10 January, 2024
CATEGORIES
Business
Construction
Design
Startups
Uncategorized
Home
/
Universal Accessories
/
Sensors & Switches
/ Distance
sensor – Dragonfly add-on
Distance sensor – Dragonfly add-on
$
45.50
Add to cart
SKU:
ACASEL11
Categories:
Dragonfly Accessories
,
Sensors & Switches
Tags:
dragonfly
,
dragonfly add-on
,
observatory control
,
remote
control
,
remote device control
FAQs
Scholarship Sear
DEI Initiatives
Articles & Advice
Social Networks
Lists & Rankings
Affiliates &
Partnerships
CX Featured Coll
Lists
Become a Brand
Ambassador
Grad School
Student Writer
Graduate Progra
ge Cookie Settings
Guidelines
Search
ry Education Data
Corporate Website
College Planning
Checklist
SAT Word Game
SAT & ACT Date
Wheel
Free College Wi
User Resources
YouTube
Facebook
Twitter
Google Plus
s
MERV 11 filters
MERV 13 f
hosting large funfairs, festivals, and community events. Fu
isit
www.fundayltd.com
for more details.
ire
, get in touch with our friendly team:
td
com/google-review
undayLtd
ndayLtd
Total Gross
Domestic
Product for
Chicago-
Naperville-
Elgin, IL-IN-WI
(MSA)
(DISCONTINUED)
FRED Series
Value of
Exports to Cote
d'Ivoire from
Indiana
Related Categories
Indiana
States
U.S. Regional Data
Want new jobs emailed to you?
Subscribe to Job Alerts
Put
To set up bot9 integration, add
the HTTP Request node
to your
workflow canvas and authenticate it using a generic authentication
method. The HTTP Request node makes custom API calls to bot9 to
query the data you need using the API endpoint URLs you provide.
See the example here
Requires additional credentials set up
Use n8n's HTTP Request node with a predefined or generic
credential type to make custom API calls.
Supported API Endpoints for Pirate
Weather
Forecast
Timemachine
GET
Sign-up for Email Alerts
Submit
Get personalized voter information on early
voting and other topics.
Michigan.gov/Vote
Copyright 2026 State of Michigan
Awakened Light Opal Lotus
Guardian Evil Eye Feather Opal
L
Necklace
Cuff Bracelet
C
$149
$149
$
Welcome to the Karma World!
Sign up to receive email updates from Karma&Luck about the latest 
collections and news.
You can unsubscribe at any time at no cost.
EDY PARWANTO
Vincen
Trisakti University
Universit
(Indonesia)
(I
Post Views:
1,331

• **Directions for this task**:
Tallying every line that holds the string "from", report the total for the records and nothing else.

• **Response to the task**:
2